### TEXT UNDER STUDY:
——

DataConnection Modules

DataConnection

class ibm_watsonx_ai.helpers.connections.connections.DataConnection(location=None, connection=None, data_asset_id=None, connection_asset_id=None, **kwargs)[source]

Bases: BaseDataConnection

You need a Data Storage Connection class for Service training metadata (input data).

Parameters:
  • connection (NFSConnection or ConnectionAsset, optional) – connection parameters of a specific type

  • location (Union[S3Location, FSLocation, AssetLocation]) – required location parameters of a specific type

  • data_asset_id (str, optional) – data asset ID, if the DataConnection should point to a data asset

download(filename)[source]

Download a dataset stored in a remote data storage and save to a file.

Parameters:

filename (str) – path to the file where data will be downloaded

Examples

document_reference = DataConnection(
    connection_asset_id="<connection_id>",
    location=S3Location(bucket="<bucket_name>", path="path/to/file"),
    )
document_reference.download(filename='results.json')
classmethod from_dict(connection_data)[source]

Create a DataConnection object from a dictionary.

Parameters:

connection_data (dict) – dictionary data structure with information about the data connection reference

Returns:

DataConnection object

Return type:

DataConnection

classmethod from_studio(path)[source]

Create DataConnections from the credentials stored (connected) in Watson Studio. Only for COS.

Parameters:

path (str) – path in the COS bucket to the training dataset

Returns:

list with DataConnection objects

Return type:

list[DataConnection]

Example:

data_connections = DataConnection.from_studio(path='iris_dataset.csv')
read(with_holdout_split=False, csv_separator=',', excel_sheet=None, encoding='utf-8', raw=False, binary=False, read_to_file=None, number_of_batch_rows=None, sampling_type=None, sample_size_limit=None, sample_rows_limit=None, sample_percentage_limit=None, **kwargs)[source]

Download a dataset that is stored in a remote data storage. Returns batch up to 1 GB.

——

### EXTRACTED INFORMATION:
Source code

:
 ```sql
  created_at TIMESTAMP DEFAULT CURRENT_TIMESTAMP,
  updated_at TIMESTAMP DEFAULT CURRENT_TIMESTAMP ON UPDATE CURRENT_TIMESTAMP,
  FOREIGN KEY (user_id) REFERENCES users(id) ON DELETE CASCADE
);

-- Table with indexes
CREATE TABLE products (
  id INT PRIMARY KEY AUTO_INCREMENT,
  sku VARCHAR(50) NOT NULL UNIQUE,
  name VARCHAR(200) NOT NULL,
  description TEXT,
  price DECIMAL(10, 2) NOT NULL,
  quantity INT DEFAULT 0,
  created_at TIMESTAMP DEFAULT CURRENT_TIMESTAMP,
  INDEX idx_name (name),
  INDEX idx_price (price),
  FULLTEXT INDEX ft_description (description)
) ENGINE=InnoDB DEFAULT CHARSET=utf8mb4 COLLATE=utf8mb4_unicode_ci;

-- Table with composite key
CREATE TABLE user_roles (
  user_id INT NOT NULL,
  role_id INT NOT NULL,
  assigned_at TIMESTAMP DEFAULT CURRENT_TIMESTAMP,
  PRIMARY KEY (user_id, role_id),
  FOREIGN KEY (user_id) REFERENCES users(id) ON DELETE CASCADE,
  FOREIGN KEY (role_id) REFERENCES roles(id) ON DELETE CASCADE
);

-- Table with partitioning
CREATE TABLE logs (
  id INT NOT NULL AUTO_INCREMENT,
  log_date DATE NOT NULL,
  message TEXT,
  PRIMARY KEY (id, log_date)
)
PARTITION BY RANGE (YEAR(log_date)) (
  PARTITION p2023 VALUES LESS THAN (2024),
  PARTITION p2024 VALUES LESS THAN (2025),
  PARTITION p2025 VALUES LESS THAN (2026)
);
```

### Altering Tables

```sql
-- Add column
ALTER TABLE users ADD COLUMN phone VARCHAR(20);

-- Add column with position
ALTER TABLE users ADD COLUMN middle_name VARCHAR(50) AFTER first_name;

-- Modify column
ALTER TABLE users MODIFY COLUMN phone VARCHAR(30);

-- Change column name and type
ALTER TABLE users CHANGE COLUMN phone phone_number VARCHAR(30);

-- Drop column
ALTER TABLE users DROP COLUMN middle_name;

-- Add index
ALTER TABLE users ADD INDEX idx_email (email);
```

——

### DIRECTIONS:
In the DataConnection documentation, what is the largest batch that the read method returns?

### ANSWER TO THIS PROBLEM:
Up to 1 GB.